VOTRE TÂCHE -> Recopiez mot pour mot le passage de l'extrait sur Nawell Madani qui commence à « Rencontre avec Nawell » et se termine à « danse au stand-up ? ».

EXTRAIT PRÉSENTÉ ->
━━━
Rencontre avec Nawell Madani

Crédit photo d’illustration ©Wahib

Adulée en France, véritable star de la scène parisienne, la belle Nawell Madani revient dans sa Belgique natale le 3 mai prochain. L’occasion pour la jeune bruxelloise de renouer le lien si fort qui l’unit au plat pays, une filiation qui se ressent dans le titre de son spectacle intitulé C’est moi la plus belge !.

Un spectacle hilarant et énergique qui s’inscrira dans le cadre du festival Juste Pour Rire Brussels dans lequel elle tiendra ni plus ni moins que la tête d’affiche. Rencontre avec l’un des plus grands espoirs « made in Belgium ».

Nawell Madani, vous avez commencé votre carrière en tant que chorégraphe mais c’est vers l’humour que vous vous êtes finalement dirigée. Comment êtes-vous passée de la danse au stand-up ?
━━━
DONNÉES SOURCES ->
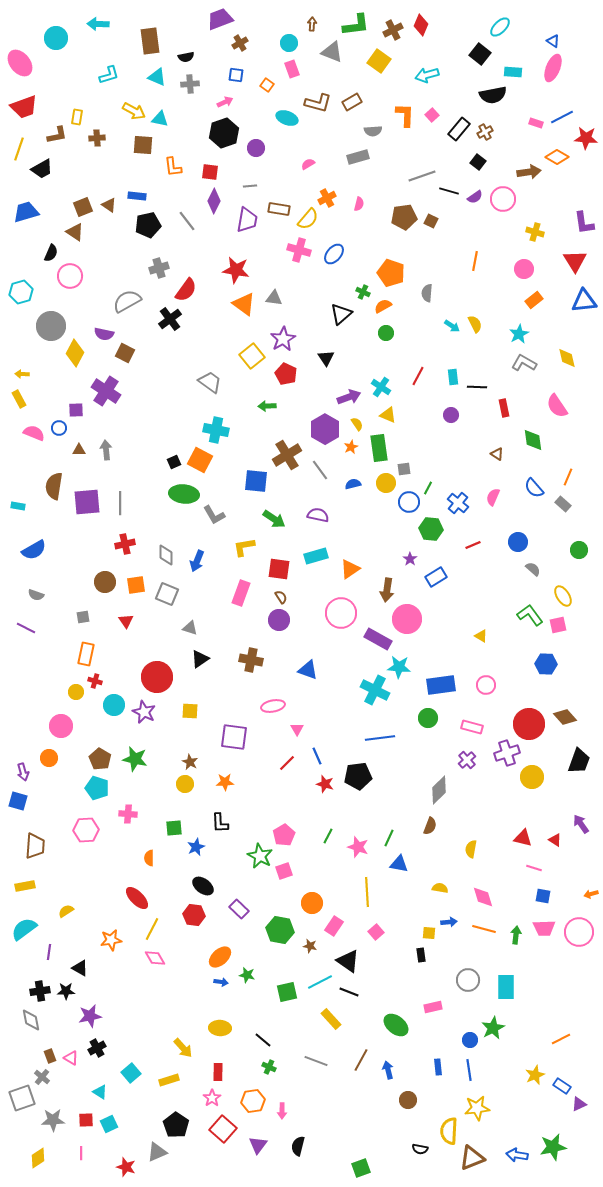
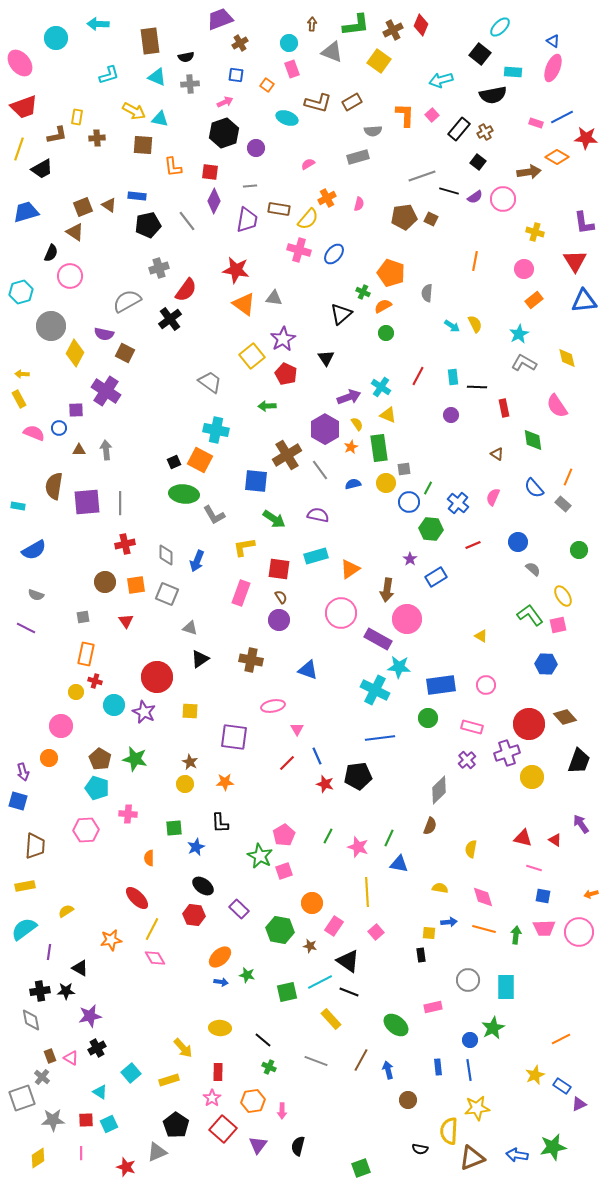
cyan arrow at (427, 75): moved 14 px right, 5 px down
brown square at (431, 221): moved 2 px up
━━━
RÉPONSE COMPLÈTE ->
Rencontre avec Nawell Madani

Crédit photo d’illustration ©Wahib

Adulée en France, véritable star de la scène parisienne, la belle Nawell Madani revient dans sa Belgique natale le 3 mai prochain. L’occasion pour la jeune bruxelloise de renouer le lien si fort qui l’unit au plat pays, une filiation qui se ressent dans le titre de son spectacle intitulé C’est moi la plus belge !.

Un spectacle hilarant et énergique qui s’inscrira dans le cadre du festival Juste Pour Rire Brussels dans lequel elle tiendra ni plus ni moins que la tête d’affiche. Rencontre avec l’un des plus grands espoirs « made in Belgium ».

Nawell Madani, vous avez commencé votre carrière en tant que chorégraphe mais c’est vers l’humour que vous vous êtes finalement dirigée. Comment êtes-vous passée de la danse au stand-up ?